Abstract
The paper offers a reading into one of the first recorded reactions of a kuttab-then-Azhar-trained scholar (al-Tahtawi, 1801-1873) to a 19th-century European governance system (France, 1820s). The scholar, Rifa’a al-Tahtawi, is widely celebrated as one of the main architects of the Egyptian Renaissance of the mid-1800s.
After returning to Egypt, al-Tahtawi published his memoirs in a collection titled: Takhlis al-ibriz (1834). In it, one of the chapters is devoted to the French governance system (tadbir dawlat al-Faransis); the author wanted to describe this odd constitutional arrangement to his contemporaries in Egypt, and experimented with language. He struggled to convey his impressions because—he seems to suggest and his later biography confirms—language fails him. The text also contains a true Rosetta stone: a translation of the French Constitution of 1814. Comparing al-Tahtawi’s first account of the governance system, with his translation of the Constitution, and its original text in French illuminates the analysis.
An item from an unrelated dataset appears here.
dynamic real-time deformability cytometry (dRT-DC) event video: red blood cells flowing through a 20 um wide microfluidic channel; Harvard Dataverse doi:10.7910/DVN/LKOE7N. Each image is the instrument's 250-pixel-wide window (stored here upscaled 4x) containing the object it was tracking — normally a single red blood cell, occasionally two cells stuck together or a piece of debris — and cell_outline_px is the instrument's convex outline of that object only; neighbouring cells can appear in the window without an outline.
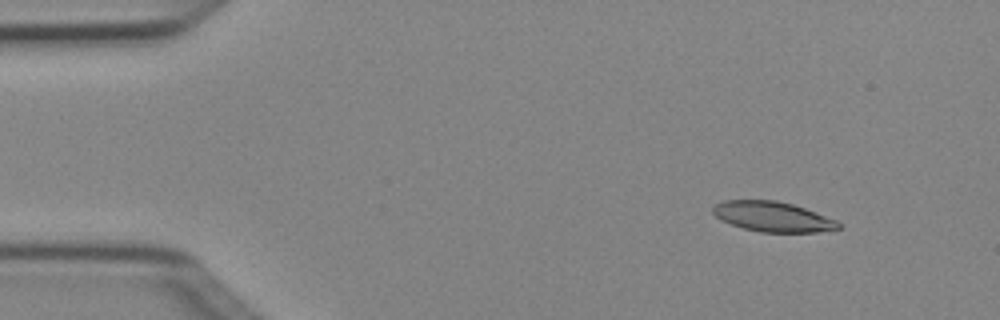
{"species": "Egyptian fruit bat (a non-hibernating species)", "species_latin": "Rousettus aegyptiacus", "temperature_condition": "cold", "stored_images_in_passage": 3, "camera_frame_rate_fps": 3000, "um_per_image_px": 0.085, "animal": {"sex": "female"}, "frame": {"image": 1, "passage_image": 1, "time_ms": 0.0, "image_size_px": [1000, 320], "cell_outline_px": [[840, 228], [816, 232], [760, 232], [744, 228], [720, 220], [712, 212], [712, 208], [716, 204], [724, 200], [776, 200], [792, 204], [804, 208], [836, 220], [840, 224]], "centroid_in_image_um": [65.65, 18.41], "position_along_channel_um": 19.4, "area_um2": 21.79}}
The sections of the chapter on governance where al-Tahtawi struggles point us to the areas that will be later occupied by the semiotics of positive law. What role did al-Tahtawi play in that? He appeared to be quite dismissive of this godless construction, especially in the lines of poetry that he cited at the end of his account of the French governance system in Takhlis al-ibriz
However, after his return from France, al-Tahtawi became heavily involved in kickstarting (and shaping) the translation movement that structured 19th century (Egyptian) Arabic. The translation movement set the foundations for the construction of the system of signs of positive law in Arabic that is still currently constraining the scientific, technical language of governance.
The paper thus takes a step back and looks at what areas were identified by al-Tahtawi’s text as needy of a new semiotics of law. One such new semiotics was later devised under the influence of legal positivism, and came to constrain the discourse on governance along those lines.